Perhaps what I found to be most compelling was the idea that there really is no such thing as a singular illness narrative for an individual. Each individual shares multiple illness narratives, largely shaped by the audience and the purpose of its telling. This traps individuals within a multilingual “narrative wreck,” so to speak, a heterglossic discourse. As a result, there are multiple ontologies to illness, and each narrative shapes illness into a different entity. Despite the multiplicity of illness narratives and illnesses themselves, I find it slightly paradoxical that these all originate within a single body.

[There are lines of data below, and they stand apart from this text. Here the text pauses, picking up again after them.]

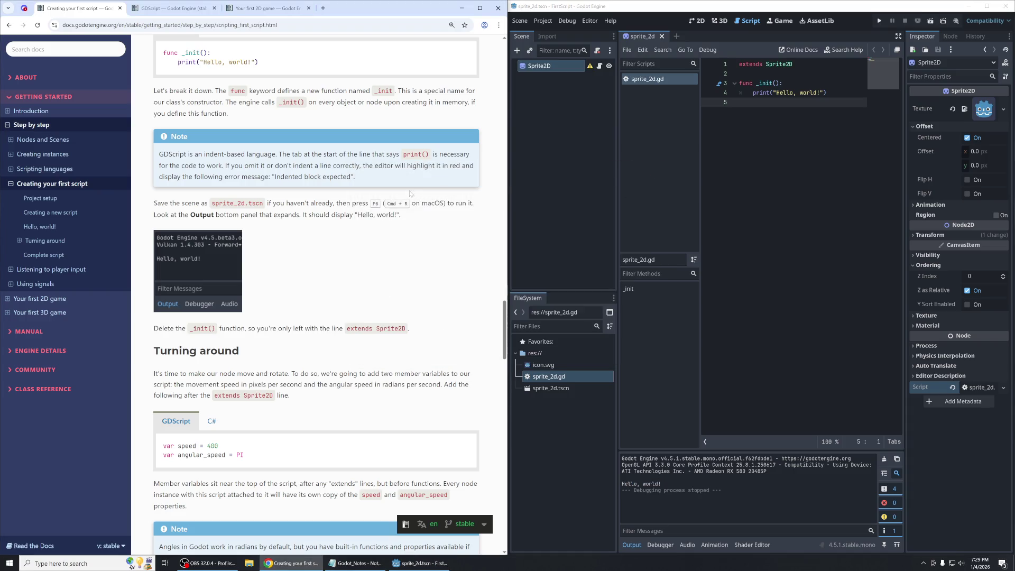
Delete the _init() function and its print line, leaving only 'extends Sprite2D'.
scroll(314, 225, down, 2)
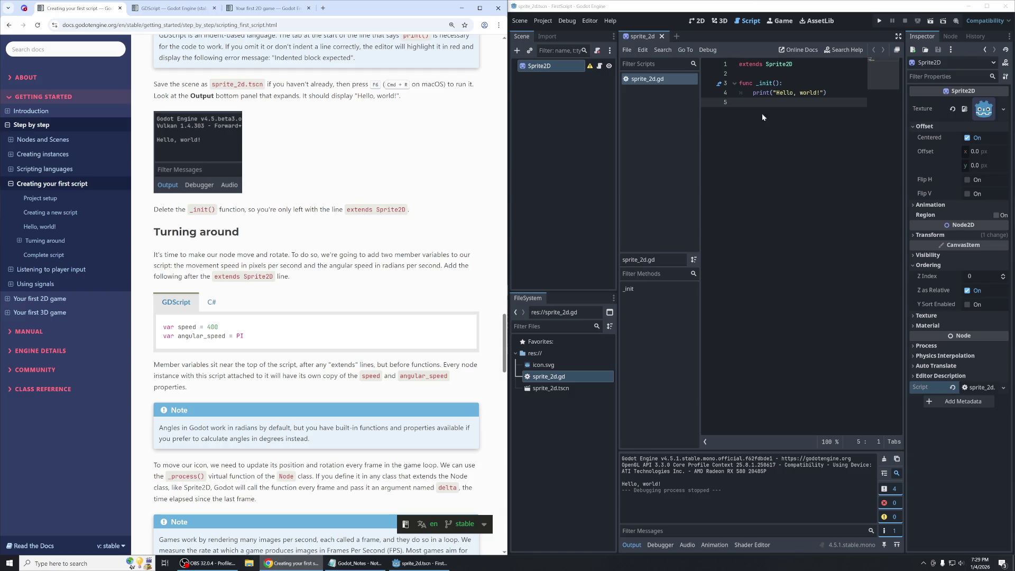
drag(762, 114, 675, 81)
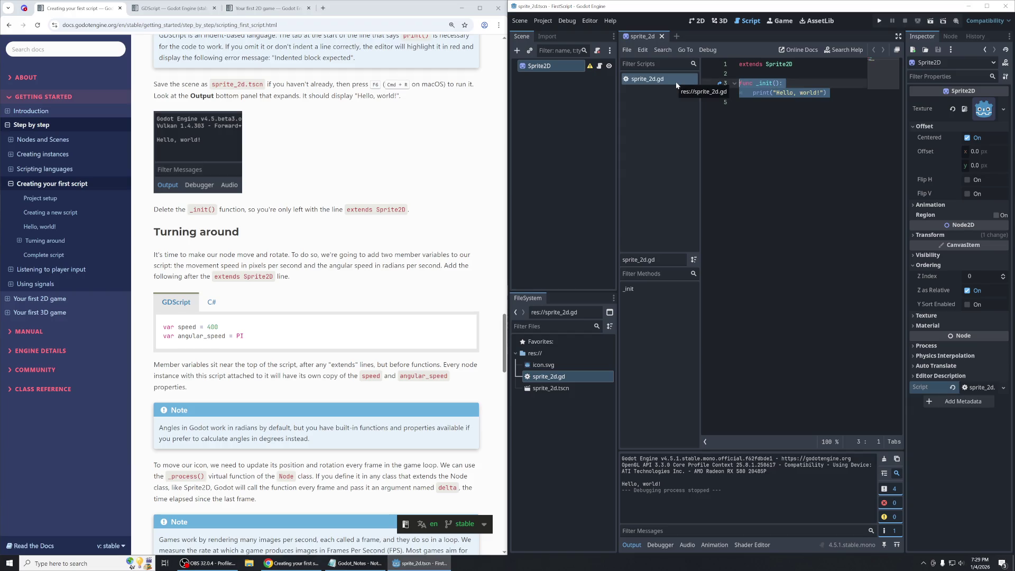
key(Delete)
key(BackSpace)
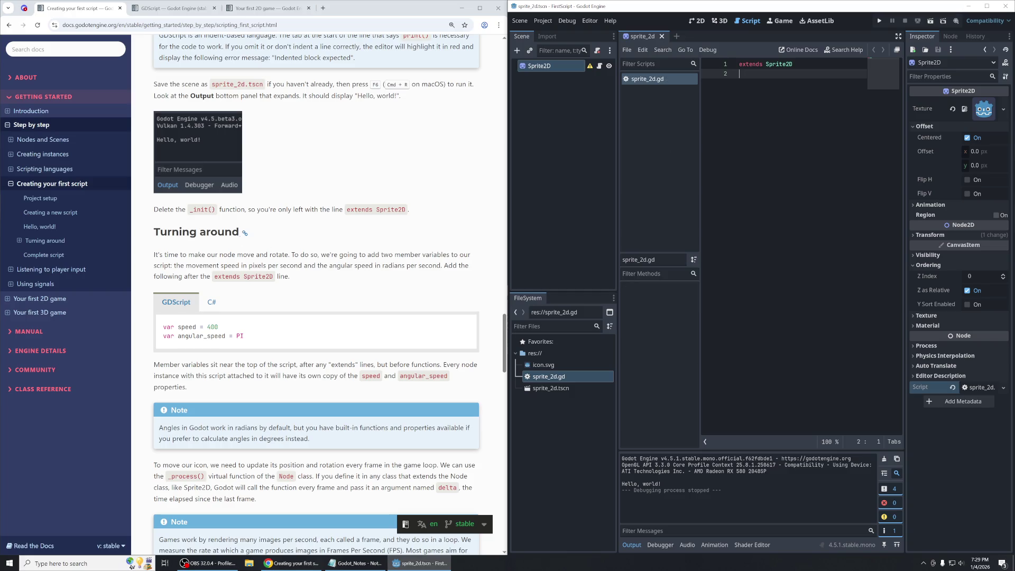
scroll(344, 227, down, 3)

Realizing that narratives are told in variations has changed the way that I listen. It’s fascinating to see how conversations unfold based on those involved. As I was volunteering at Mott’s Children’s Hospital, I couldn’t help but hear dialogues differently. Conversations with different individuals illuminated different aspects of an illness, depending on the listener: a doctor, a nurse, a child life specialist, a family member, a friend. Just as illness narratives can empower individuals with a voice, exploring them can also provide listeners with the power to hear.

Discussion Questions:

1. Metaphor is common in illness stories. When is it appropriate to find symbolism in illness, and where does the boundary lie? (57)

2. How do illness narratives exist temporally? What transformations do they initiate, especially with regards to individual identity and the multiple ontologies of an illness in the past, present, and future? (60)

3. How does narrative truth function in narrative illnesses, and what is its importance? Frank claims that “in illness stories, truth may be selective, but it remains self-conscious” (62). What does he mean by this, and how can this be seen in present illness narratives?